I began to see everything through a haze, as real and disorienting as a thick morning fog. There was an accompanying loss of body awareness so that as the world outside of me became less real my own reality decreased as well. My dreams were so vivid and lifelike that I hardly thought of them, and in the midst of my slow, careful prison day there wouldn’t have registered the slightest surprise in me if someone had grabbed my shoulder and shaken me awake. My appetite disappeared; sometimes the aroma of food—not to mention the sight of it—would cause a violent revulsion in me. I developed a limp; my hearing deteriorated. I talked to myself—at first, just to keep things organized, to remind myself of this or that, but then it became a habit and when someone would lean into my blurry line of vision and say, “Why don’t you shut your fucking face?” I’d be surprised that I’d been at it again, or else I’d have no idea what they were complaining about. This led to an enormous sense of persecution—really, everything started to go. The world an inch out of orbit can end all life. I could not adapt; I couldn’t recoup any losses; I only got worse. Every now and then in a moment of woozy lucidity I’d tell myself that all the madness, all the physical symptoms, all the unreality were somehow a product of my will, that I could still, if I truly wanted to, take the reins of my life in hand again. But it was empty comfort. I told myself I wanted to spiral down into madness, but even at the fullest pitch of self-accusation (which was somehow linked to self-congratulation) I couldn’t see or even imagine an alternate mode of behavior.
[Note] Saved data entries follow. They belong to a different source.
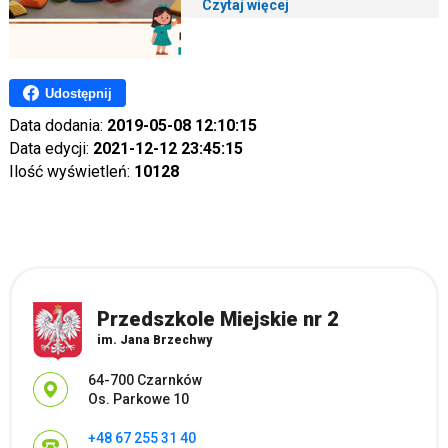
Czytaj więcej
Udostępnij
Data dodania:
2019-05-08 12:10:15
Data edycji:
2021-12-12 23:45:15
Ilość wyświetleń:
10128
Przedszkole Miejskie nr 2
im. Jana Brzechwy
Adres pocztowy:
64-700 Czarnków
Os. Parkowe 10
+48 67 255 31 40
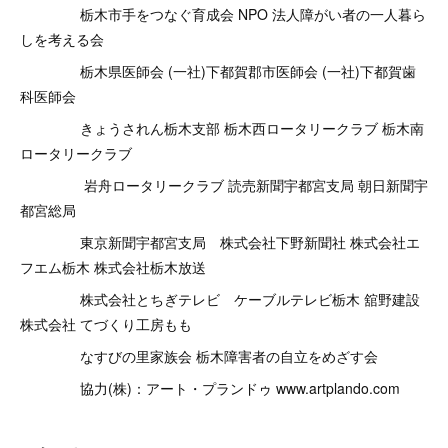
栃木市手をつなぐ育成会 NPO 法人障がい者の一人暮ら
しを考える会
栃木県医師会 (一社)下都賀郡市医師会 (一社)下都賀歯
科医師会
きょうされん栃木支部 栃木西ロータリークラブ 栃木南
ロータリークラブ
岩舟ロータリークラブ 読売新聞宇都宮支局 朝日新聞宇
都宮総局
東京新聞宇都宮支局 株式会社下野新聞社 株式会社エ
フエム栃木 株式会社栃木放送
株式会社とちぎテレビ ケーブルテレビ栃木 舘野建設
株式会社 てづくり工房もも
なすびの里家族会 栃木障害者の自立をめざす会
協力(株)：アート・プランドゥ www.artplando.com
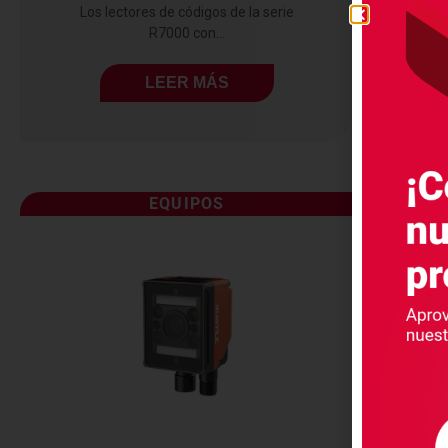
Los lectores de códigos de la serie
R7000 con...
LEER MÁS
EQUIPOS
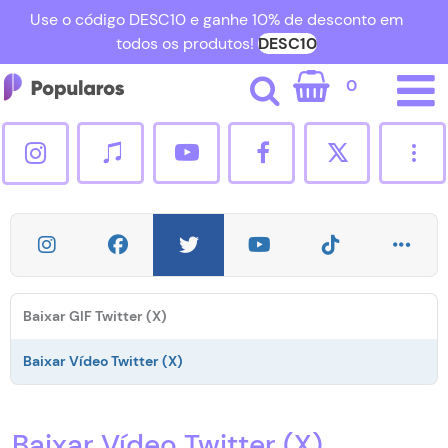
Use o código DESC10 e ganhe 10% de desconto em
todos os produtos!
DESC10
0
Cadastrar
Entrar
[email protected]
Seguidores Instagram
Baixar GIF Twitter (X)
Curtidas Instagram
Baixar Vídeo Twitter (X)
Seguidores TikTok
Baixar Vídeo Twitter (X)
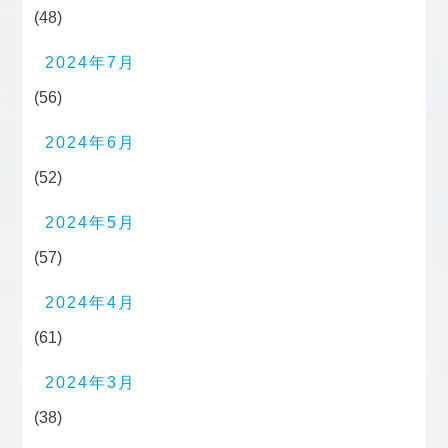
(48)
2024年7月
(56)
2024年6月
(52)
2024年5月
(57)
2024年4月
(61)
2024年3月
(38)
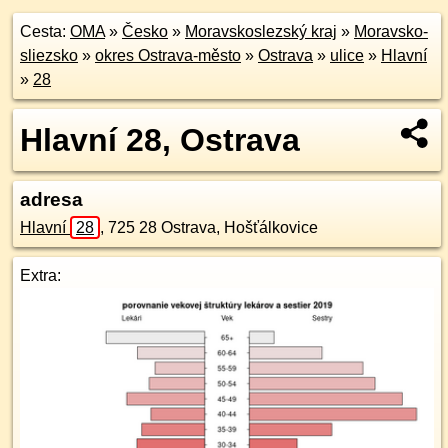
Cesta:
OMA
»
Česko
»
Moravskoslezský kraj
»
Moravsko-
sliezsko
»
okres Ostrava-město
»
Ostrava
»
ulice
»
Hlavní
»
28
Hlavní 28, Ostrava
adresa
Hlavní
28
,
725 28
Ostrava, Hošťálkovice
Extra:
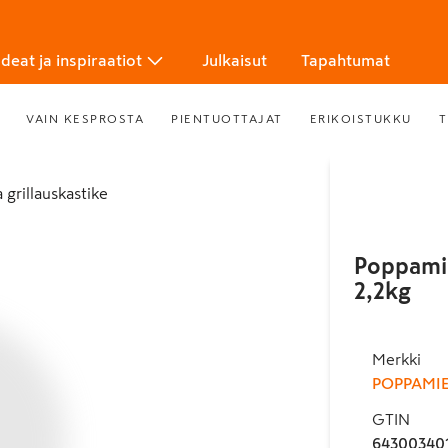
Ideat ja inspiraatiot
Julkaisut
Tapahtumat
VAIN KESPROSTA
PIENTUOTTAJAT
ERIKOISTUKKU
T
ja grillauskastike
Poppamie
2,2kg
Merkki
POPPAMI
GTIN
64300340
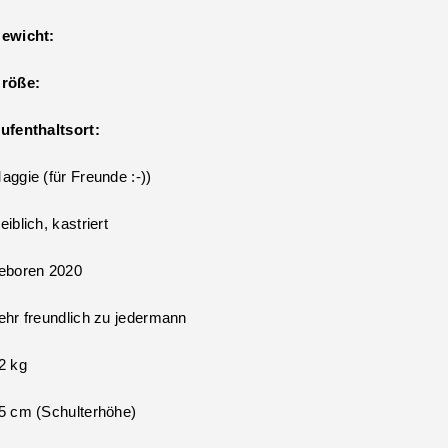
ewicht:
röße:
ufenthaltsort:
aggie (für Freunde :-))
eiblich, kastriert
eboren 2020
ehr freundlich zu jedermann
2 kg
5 cm (Schulterhöhe)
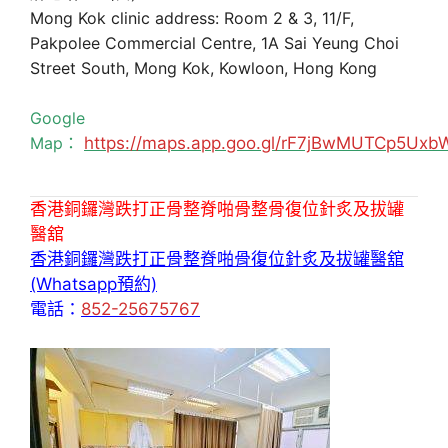
Mong Kok clinic address: Room 2 & 3, 11/F,
Pakpolee Commercial Centre, 1A Sai Yeung Choi
Street South, Mong Kok, Kowloon, Hong Kong
Google
Map：
https://maps.app.goo.gl/rF7jBwMUTCp5Uxb
香港銅鑼灣跌打正骨整脊啪骨整骨復位針炙及拔罐
醫舘
香港銅鑼灣跌打正骨整脊啪骨復位針炙及拔罐醫舘
(Whatsapp預約)
電話：
852-25675767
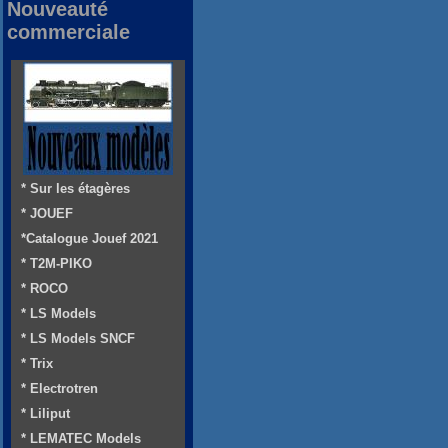
Nouveauté
commerciale
* Sur les étagères
* JOUEF
*Catalogue Jouef 2021
* T2M-PIKO
* ROCO
* LS Models
* LS Models SNCF
* Trix
* Electrotren
* Liliput
* LEMATEC Models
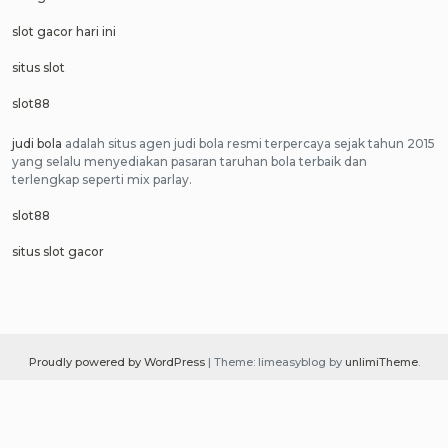
slot gacor hari ini
situs slot
slot88
judi bola
adalah situs agen judi bola resmi terpercaya sejak tahun 2015
yang selalu menyediakan pasaran taruhan bola terbaik dan
terlengkap seperti mix parlay.
slot88
situs slot gacor
Proudly powered by WordPress
|
Theme: limeasyblog by
unlimiTheme
.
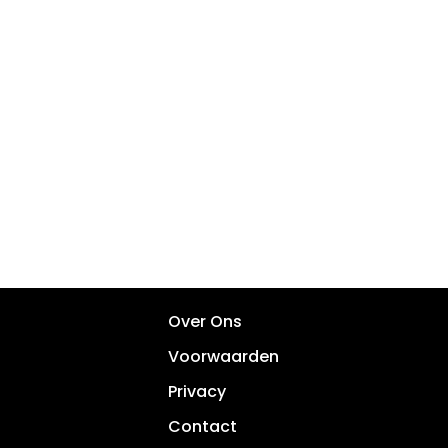
Over Ons
Voorwaarden
Privacy
Contact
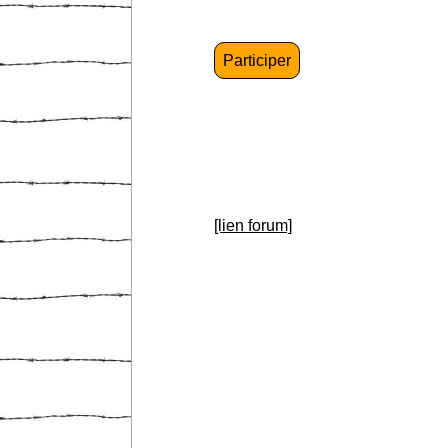
Participer
[lien forum]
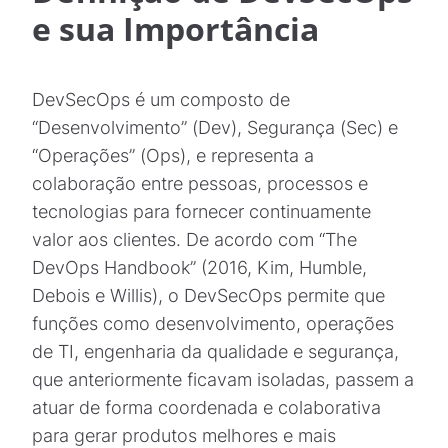
e sua Importância
DevSecOps é um composto de
“Desenvolvimento” (Dev), Segurança (Sec) e
“Operações” (Ops), e representa a
colaboração entre pessoas, processos e
tecnologias para fornecer continuamente
valor aos clientes. De acordo com “The
DevOps Handbook” (2016, Kim, Humble,
Debois e Willis), o DevSecOps permite que
funções como desenvolvimento, operações
de TI, engenharia da qualidade e segurança,
que anteriormente ficavam isoladas, passem a
atuar de forma coordenada e colaborativa
para gerar produtos melhores e mais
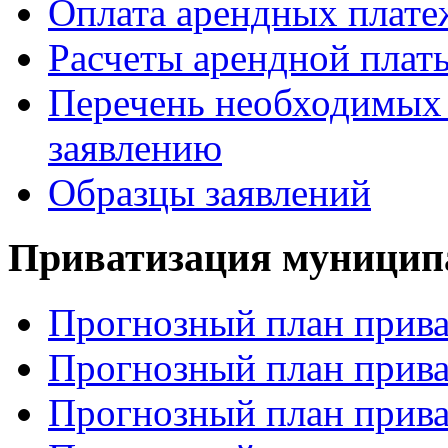
Оплата арендных плате
Расчеты арендной платы
Перечень необходимых 
заявлению
Образцы заявлений
Приватизация муницип
Прогнозный план прива
Прогнозный план прива
Прогнозный план прива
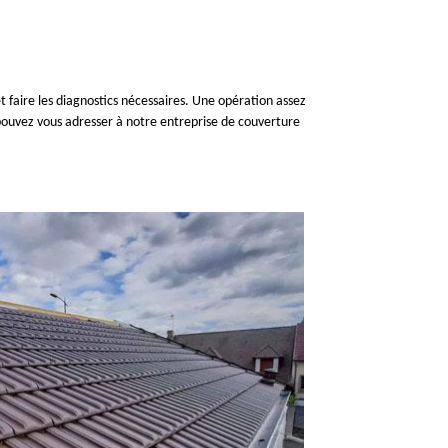
 et faire les diagnostics nécessaires. Une opération assez
us pouvez vous adresser à notre entreprise de couverture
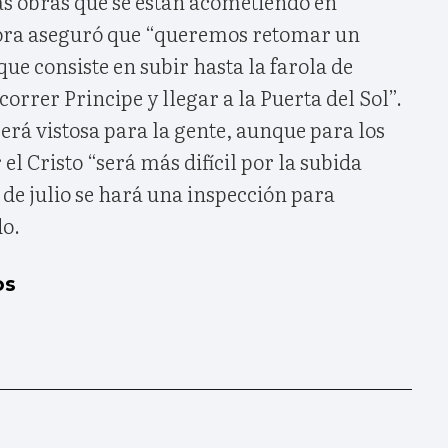
las obras que se están acometiendo en
ora aseguró que “queremos retomar un
que consiste en subir hasta la farola de
orrer Principe y llegar a la Puerta del Sol”.
erá vistosa para la gente, aunque para los
el Cristo “será más difícil por la subida
0 de julio se hará una inspección para
do.
os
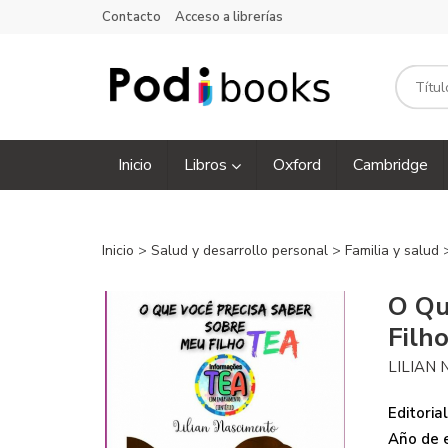
Contacto
Acceso a librerías
Inicio
Libros
Oxford
Cambridge
Inicio
>
Salud y desarrollo personal
>
Familia y salud
O Qu
Filh
LILIAN
Editorial
Año de e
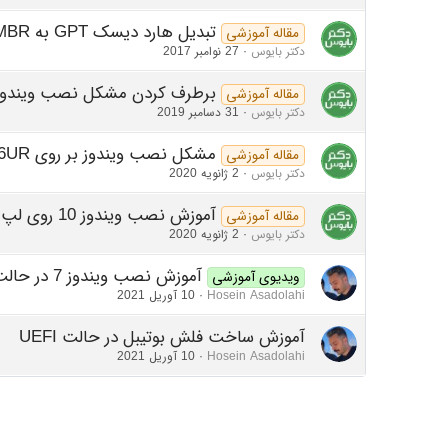
تبدیل هارد دیسک GPT به MBR و بالعکس
مقاله آموزشی
دکتر بایوس
27 نوامبر 2017
برطرف کردن مشکل نصب ویندوز
مقاله آموزشی
دکتر بایوس
31 دسامبر 2019
مشکل نصب ویندوز بر روی Asus K556UR
مقاله آموزشی
دکتر بایوس
2 ژانویه 2020
آموزش نصب ویندوز 10 روی لپ تاپ Asus N550J
مقاله آموزشی
دکتر بایوس
2 ژانویه 2020
آموزش نصب ویندوز 7 در حالت UEFI
ویدیوی آموزشی
Hosein Asadolahi
10 آوریل 2021
آموزش ساخت فلش بوتيبل در حالت UEFI
Hosein Asadolahi
10 آوریل 2021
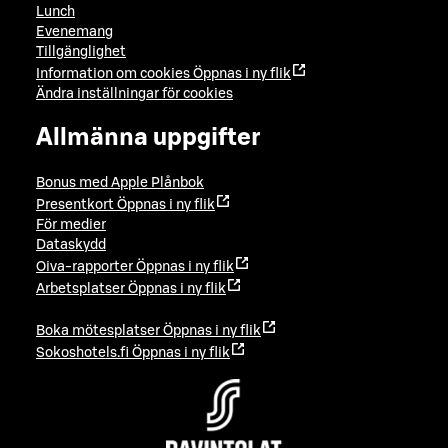
Lunch
Evenemang
Tillgänglighet
Information om cookies
Öppnas i ny flik
Ändra inställningar för cookies
Allmänna uppgifter
Bonus med Apple Plånbok
Presentkort
Öppnas i ny flik
För medier
Dataskydd
Oiva-rapporter
Öppnas i ny flik
Arbetsplatser
Öppnas i ny flik
Boka mötesplatser
Öppnas i ny flik
Sokoshotels.fi
Öppnas i ny flik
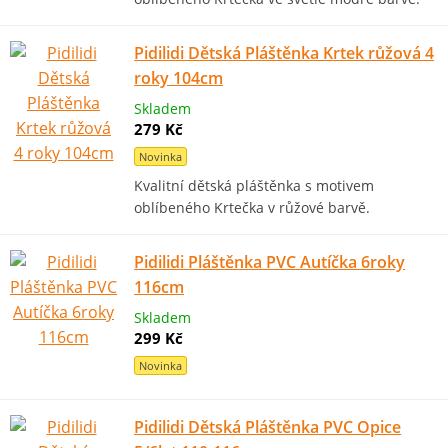
Pidilidi Dětská Pláštěnka Krtek růžová 4
roky 104cm
Skladem
279 Kč
Novinka
Kvalitní dětská pláštěnka s motivem
oblíbeného Krtečka v růžové barvě.
Pidilidi Pláštěnka PVC Autíčka 6roky
116cm
Skladem
299 Kč
Novinka
Pidilidi Dětská Pláštěnka PVC Opice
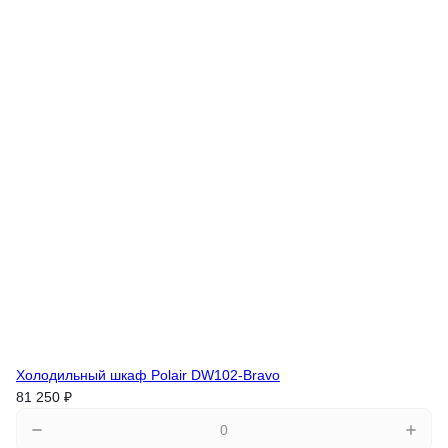
Холодильный шкаф Polair DW102-Bravo
81 250 ₽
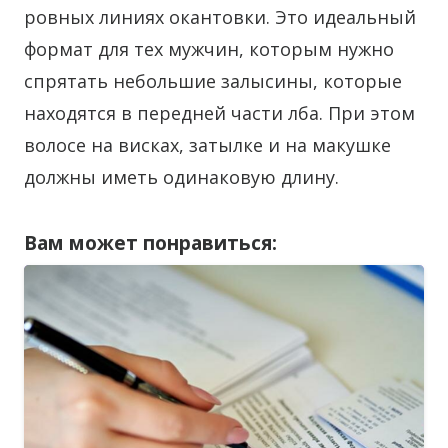
ровных линиях окантовки. Это идеальный
формат для тех мужчин, которым нужно
спрятать небольшие залысины, которые
находятся в передней части лба. При этом
волосе на висках, затылке и на макушке
должны иметь одинаковую длину.
Вам может понравиться:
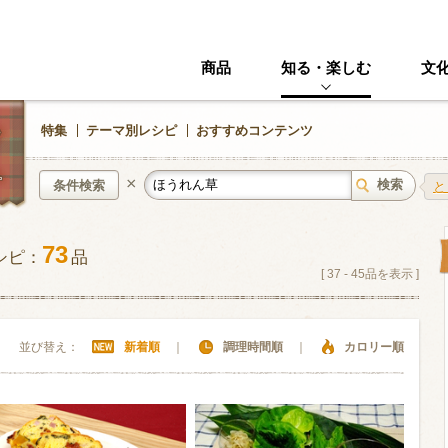
商品
知る・楽しむ
文
特集
テーマ別レシピ
おすすめコンテンツ
×
条件検索
と
73
シピ：
品
中華風
イタリアン
[
37
-
45
品を表示 ]
ニック
その他・創作料理
スイーツ
並び替え：
新着順
｜
調理時間順
｜
カロリー順
野菜・いも類
きのこ
加工食品系
くだもの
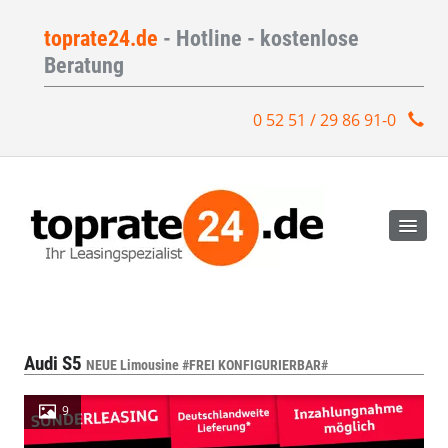
toprate24.de
- Hotline - kostenlose
Beratung
0 52 51 / 29 86 91-0
Audi S5
NEUE Limousine #FREI KONFIGURIERBAR#
9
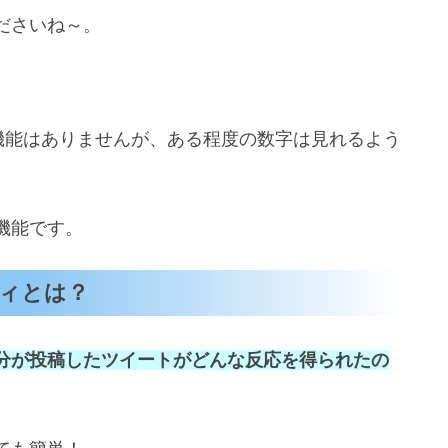
ださいね～。
った機能はありませんが、ある程度の数字は見れるよう
機能です。
ティとは？
、自分が投稿したツイートがどんな反応を得られたの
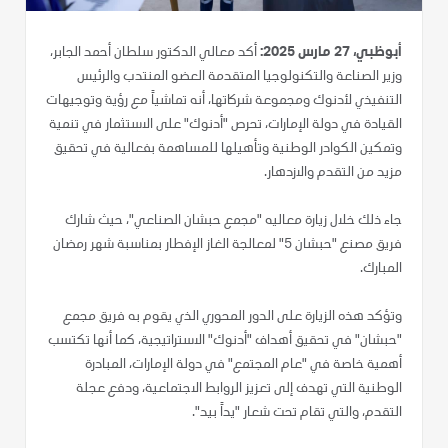
أبوظبي، 27 مارس 2025:
أكد معالي الدكتور سلطان أحمد الجابر،
وزير الصناعة والتكنولوجيا المتقدمة العضو المنتدب والرئيس
التنفيذي لأدنوك ومجموعة شركاتها، أنه تماشياً مع رؤية وتوجيهات
القيادة في دولة الإمارات، تحرص "أدنوك" على الاستثمار في تنمية
وتمكين الكوادر الوطنية وتأهيلها للمساهمة بفعالية في تحقيق
مزيد من التقدم والازدهار.
جاء ذلك خلال زيارة معاليه "مجمع حبشان الصناعي"، حيث شارك
فريق مصنع "حبشان 5" لمعالجة الغاز الإفطار بمناسبة شهر رمضان
المبارك.
وتؤكد هذه الزيارة على الدور المحوري الذي يقوم به فريق مجمع
"حبشان" في تحقيق أهداف "أدنوك" الاستراتيجية، كما أنها تكتسب
أهمية خاصة في "عام المجتمع" في دولة الإمارات، المبادرة
الوطنية التي تهدف إلى تعزيز الروابط الاجتماعية، ودفع عجلة
التقدم، والتي تقام تحت شعار "يداً بيد".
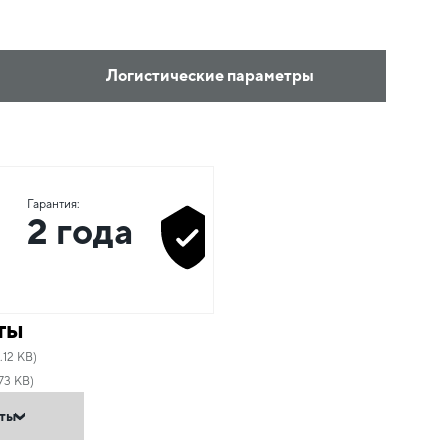
Логистические параметры
Гарантия:
2 года
ты
.12 KB)
73 KB)
нты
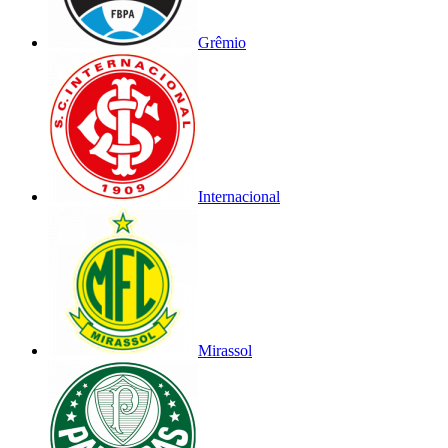
Grêmio
Internacional
Mirassol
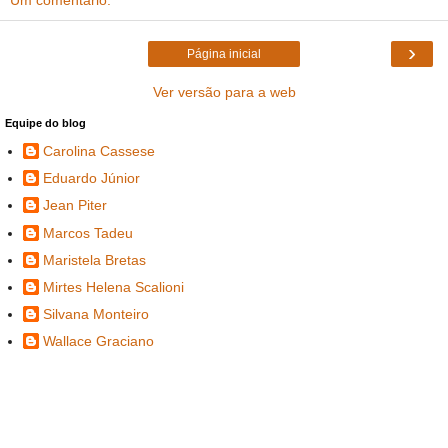
›
Página inicial
Ver versão para a web
Equipe do blog
Carolina Cassese
Eduardo Júnior
Jean Piter
Marcos Tadeu
Maristela Bretas
Mirtes Helena Scalioni
Silvana Monteiro
Wallace Graciano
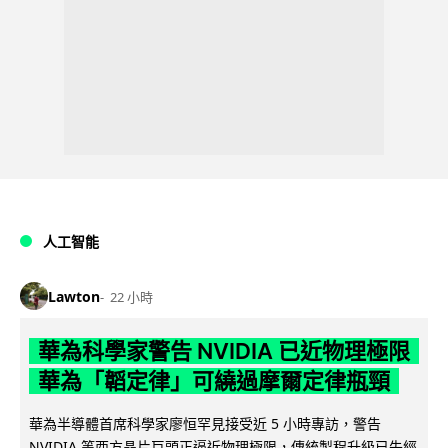
人工智能
Lawton
22 小時
華為科學家警告 NVIDIA 已近物理極限
華為「韜定律」可繞過摩爾定律瓶頸
華為半導體首席科學家廖恒罕見接受近 5 小時專訪，警告
NVIDIA 等西方晶片巨頭正逼近物理極限，傳統製程升級已失經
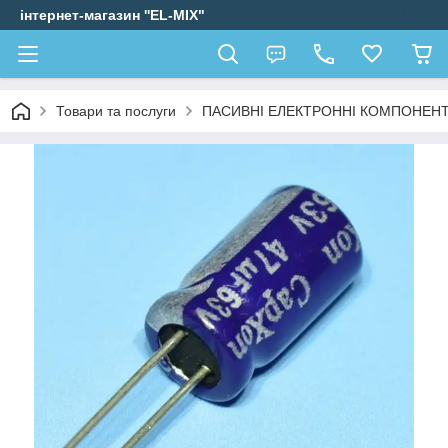
інтернет-магазин ''EL-MIX"
Товари та послуги
ПАСИВНІ ЕЛЕКТРОННІ КОМПОНЕН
Rose and Arthur came to visit me in the humanely informal visitors’ room—shiny geometric wallpaper, orange plastic bucket seats, Formica-covered tables around which families could huddle, a portable Panasonic tuned to the local pop music station supplying the background noise. I don’t know what I said or how I carried myself but I made it clear that I was eroding and soon they increased their efforts to have me transferred out of jail and into a hospital. They spent money they couldn’t afford to keep the pressure on the state, and three months into my stay at Volkshill I was suddenly placed in the infirmary for psychiatric observation. I took the familiar tests and was interviewed by a pair of prison psychiatrists—first a Dr. Hillman, who looked like a big pink friendly animal in a children’s book, and then by Dr. Morris, a young black doctor with an Afro and some kind of enormous fang hanging near his throat. I said whatever popped into my mind, with the objectivity of someone calling numbers at a bingo game. I felt under no obligation to answer their questions or follow instructions and in the end they both agreed that my psychological state was in critical disarray. They recommended I be placed in a state institution, and that’s exactly where I would have been sent if I hadn’t had parents who were willing to struggle for a better alternative and were willing to pay for it. And so on January 15, 1974, I was transferred back to Wyon, Illinois, and readmitted to Rockville Hospital. I was delivered in a police car, sitting in back with a middle-aged prison official who didn’t say one word to me for the entire journey. We ran into a snow squall and had to stop for new windshield-wiper blades. I was freezing cold, shivering; I kept my fingers tucked under my arms. The stubble in the cornfields looked like a world in ruins.